◆ Assignment: Please print the entries below exactly, from the line with "8: (437, 282, 8.44)" through the line with "38: (370, 65, 26.46)", including both of those lines and leaving out all others.
============
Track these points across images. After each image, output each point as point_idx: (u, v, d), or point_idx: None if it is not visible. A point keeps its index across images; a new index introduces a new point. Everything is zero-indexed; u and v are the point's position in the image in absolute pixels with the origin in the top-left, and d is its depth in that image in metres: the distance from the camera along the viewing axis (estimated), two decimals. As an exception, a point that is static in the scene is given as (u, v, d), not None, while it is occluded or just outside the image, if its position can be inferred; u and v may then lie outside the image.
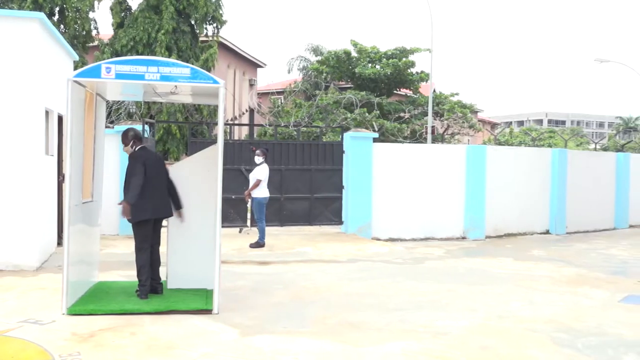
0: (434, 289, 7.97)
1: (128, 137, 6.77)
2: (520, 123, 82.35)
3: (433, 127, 23.08)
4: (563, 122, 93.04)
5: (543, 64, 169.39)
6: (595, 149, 22.30)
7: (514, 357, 5.16)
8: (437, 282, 8.44)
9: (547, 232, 15.01)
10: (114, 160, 11.80)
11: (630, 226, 17.31)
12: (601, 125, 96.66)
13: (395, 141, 19.87)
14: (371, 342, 5.50)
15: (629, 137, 46.95)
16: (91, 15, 20.51)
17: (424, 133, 22.76)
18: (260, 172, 11.24)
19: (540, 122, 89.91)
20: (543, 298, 7.55)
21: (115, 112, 14.59)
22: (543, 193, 15.06)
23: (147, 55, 18.66)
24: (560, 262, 10.60)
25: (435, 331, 5.91)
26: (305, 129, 21.55)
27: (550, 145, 31.58)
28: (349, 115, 22.44)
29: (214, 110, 19.36)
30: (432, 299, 7.37)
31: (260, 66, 36.22)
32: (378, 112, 23.56)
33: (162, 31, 19.28)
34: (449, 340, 5.63)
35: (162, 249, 7.01)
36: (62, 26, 19.76)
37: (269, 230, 12.27)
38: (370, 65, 26.46)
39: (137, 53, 19.33)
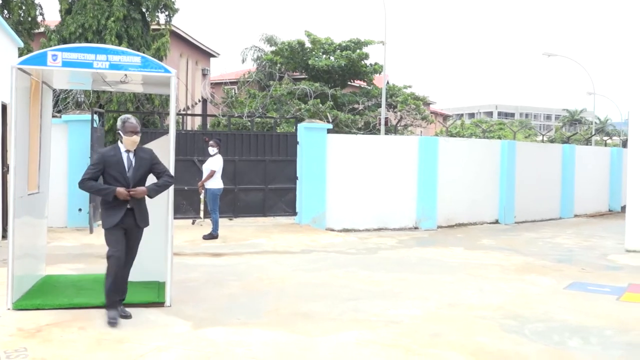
0: (387, 279, 8.06)
1: None
2: (471, 115, 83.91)
3: (386, 118, 23.25)
4: (512, 115, 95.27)
5: (493, 57, 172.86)
6: (542, 141, 22.92)
7: (463, 344, 5.28)
8: (390, 272, 8.55)
9: (497, 222, 15.37)
10: (61, 150, 11.48)
11: (576, 215, 17.89)
12: (548, 117, 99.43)
13: (349, 132, 19.95)
14: (325, 332, 5.53)
15: (575, 129, 48.48)
16: (37, 0, 19.82)
17: (378, 124, 22.93)
18: (215, 163, 11.12)
19: (490, 114, 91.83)
20: (492, 286, 7.74)
21: (62, 101, 14.16)
22: (493, 183, 15.40)
23: (97, 43, 18.16)
24: (509, 251, 10.88)
25: (387, 320, 5.99)
26: (259, 119, 21.42)
27: (499, 137, 32.33)
28: (303, 106, 22.40)
29: (165, 100, 19.01)
30: (385, 289, 7.45)
31: (213, 56, 35.79)
32: (332, 103, 23.60)
33: (112, 18, 18.78)
34: (401, 328, 5.71)
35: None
36: (5, 12, 19.04)
37: (223, 221, 12.17)
38: (324, 56, 26.45)
39: (86, 40, 18.78)
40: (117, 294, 5.76)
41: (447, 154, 14.34)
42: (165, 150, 6.44)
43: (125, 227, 5.77)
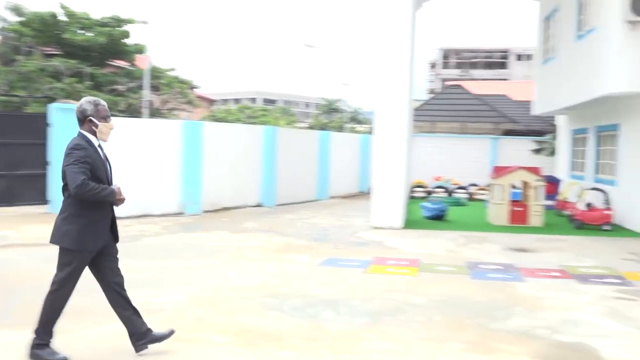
0: (151, 266, 7.91)
1: None
2: (237, 101, 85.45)
3: (150, 101, 22.59)
4: (275, 102, 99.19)
5: (258, 45, 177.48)
6: (302, 128, 24.35)
7: (227, 325, 5.43)
8: (154, 259, 8.40)
9: (260, 205, 15.95)
10: None
11: (331, 197, 19.36)
12: (308, 105, 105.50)
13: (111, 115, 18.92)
14: (84, 326, 5.27)
15: (331, 118, 52.30)
16: None
17: (141, 107, 22.15)
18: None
19: (254, 100, 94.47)
20: (255, 267, 8.06)
21: None
22: (256, 168, 15.93)
23: None
24: (270, 233, 11.38)
25: (151, 308, 5.87)
26: (3, 98, 19.22)
27: (263, 123, 33.53)
28: (56, 84, 20.65)
29: None
30: (149, 277, 7.30)
31: (-56, 22, 31.02)
32: (91, 83, 22.15)
33: None
34: (165, 315, 5.67)
35: None
36: None
37: (-41, 212, 10.75)
38: (81, 31, 24.63)
39: None
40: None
41: (212, 139, 14.43)
42: None
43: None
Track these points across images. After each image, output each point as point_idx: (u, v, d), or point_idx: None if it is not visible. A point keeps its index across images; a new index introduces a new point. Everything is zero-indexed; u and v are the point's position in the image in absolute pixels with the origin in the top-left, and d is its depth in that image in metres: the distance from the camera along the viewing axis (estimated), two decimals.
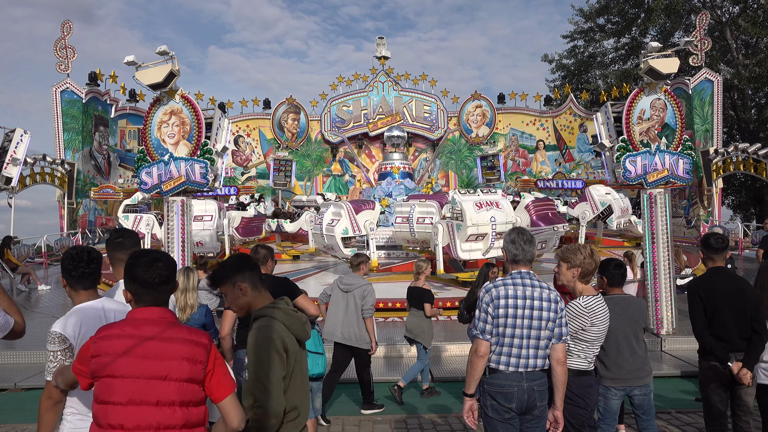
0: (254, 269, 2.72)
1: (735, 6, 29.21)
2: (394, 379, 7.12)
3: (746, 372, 4.10)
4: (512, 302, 3.25)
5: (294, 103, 27.71)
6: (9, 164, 17.76)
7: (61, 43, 22.09)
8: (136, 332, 2.24)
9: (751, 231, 19.34)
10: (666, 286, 9.28)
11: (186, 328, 2.35)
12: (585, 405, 3.66)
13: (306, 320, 2.68)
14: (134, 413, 2.16)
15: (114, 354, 2.19)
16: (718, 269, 4.37)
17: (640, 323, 4.19)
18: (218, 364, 2.29)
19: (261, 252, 4.81)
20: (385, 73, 27.82)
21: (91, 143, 23.08)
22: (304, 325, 2.61)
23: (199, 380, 2.24)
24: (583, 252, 3.74)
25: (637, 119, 9.36)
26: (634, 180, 9.33)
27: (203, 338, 2.31)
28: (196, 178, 8.92)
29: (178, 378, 2.19)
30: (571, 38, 35.07)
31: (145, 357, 2.19)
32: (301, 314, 2.65)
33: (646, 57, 9.09)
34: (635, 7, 30.74)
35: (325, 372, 4.74)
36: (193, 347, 2.24)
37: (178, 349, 2.22)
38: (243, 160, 27.86)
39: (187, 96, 9.05)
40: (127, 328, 2.26)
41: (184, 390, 2.21)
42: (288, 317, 2.54)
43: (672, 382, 7.43)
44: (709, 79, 22.01)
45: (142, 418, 2.16)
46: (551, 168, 27.50)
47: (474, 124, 27.90)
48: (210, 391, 2.26)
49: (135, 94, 25.07)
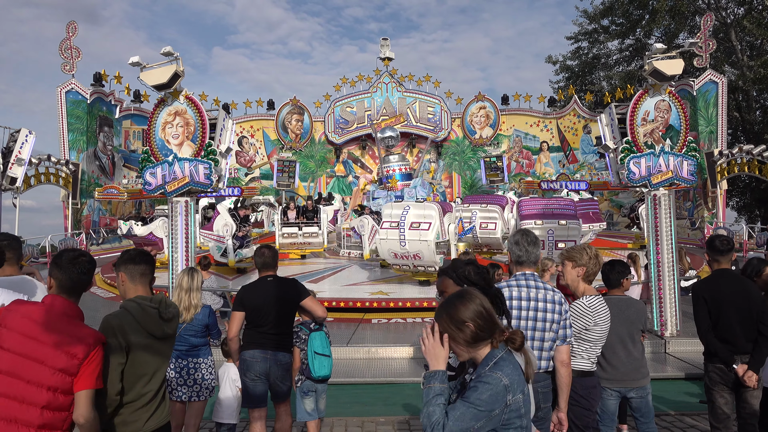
0: (139, 265, 3.01)
1: (740, 7, 29.13)
2: None
3: (752, 374, 4.08)
4: (516, 304, 3.25)
5: (298, 104, 27.74)
6: (14, 164, 17.77)
7: (66, 43, 22.15)
8: (36, 315, 2.54)
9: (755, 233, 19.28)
10: (670, 288, 9.26)
11: (80, 325, 2.62)
12: (589, 406, 3.65)
13: (172, 316, 2.95)
14: (5, 382, 2.45)
15: (8, 327, 2.51)
16: (723, 271, 4.35)
17: (637, 325, 4.18)
18: (94, 363, 2.55)
19: (266, 253, 4.79)
20: (388, 74, 27.83)
21: (96, 144, 23.14)
22: (161, 321, 2.90)
23: (72, 372, 2.50)
24: (588, 252, 3.76)
25: (642, 121, 9.33)
26: (639, 181, 9.31)
27: (90, 338, 2.56)
28: (200, 179, 8.93)
29: (52, 366, 2.47)
30: (575, 40, 35.02)
31: (31, 338, 2.49)
32: (167, 311, 2.93)
33: (651, 58, 9.07)
34: (640, 8, 30.66)
35: (330, 374, 4.74)
36: (77, 343, 2.51)
37: (63, 340, 2.50)
38: (247, 161, 27.91)
39: (191, 97, 9.06)
40: (33, 309, 2.57)
41: (55, 378, 2.47)
42: (142, 312, 2.85)
43: (676, 384, 7.40)
44: (713, 81, 21.95)
45: (10, 389, 2.44)
46: (555, 169, 27.46)
47: (478, 126, 27.89)
48: (75, 381, 2.52)
49: (139, 94, 25.14)
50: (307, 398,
============
◆ Response to this exercise:
8: (437, 282, 8.44)
9: (547, 232, 15.01)
10: (114, 160, 11.80)
11: (630, 226, 17.31)
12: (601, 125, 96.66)
13: (395, 141, 19.87)
14: (371, 342, 5.50)
15: (629, 137, 46.95)
16: (91, 15, 20.51)
17: (424, 133, 22.76)
18: (260, 172, 11.24)
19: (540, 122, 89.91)
20: (543, 298, 7.55)
21: (115, 112, 14.59)
22: (543, 193, 15.06)
23: (147, 55, 18.66)
24: (560, 262, 10.60)
25: (435, 331, 5.91)
26: (305, 129, 21.55)
27: (550, 145, 31.58)
28: (349, 115, 22.44)
29: (214, 110, 19.36)
30: (432, 299, 7.37)
31: (260, 66, 36.22)
32: (378, 112, 23.56)
33: (162, 31, 19.28)
34: (449, 340, 5.63)
35: (162, 249, 7.01)
36: (62, 26, 19.76)
37: (269, 230, 12.27)
38: (370, 65, 26.46)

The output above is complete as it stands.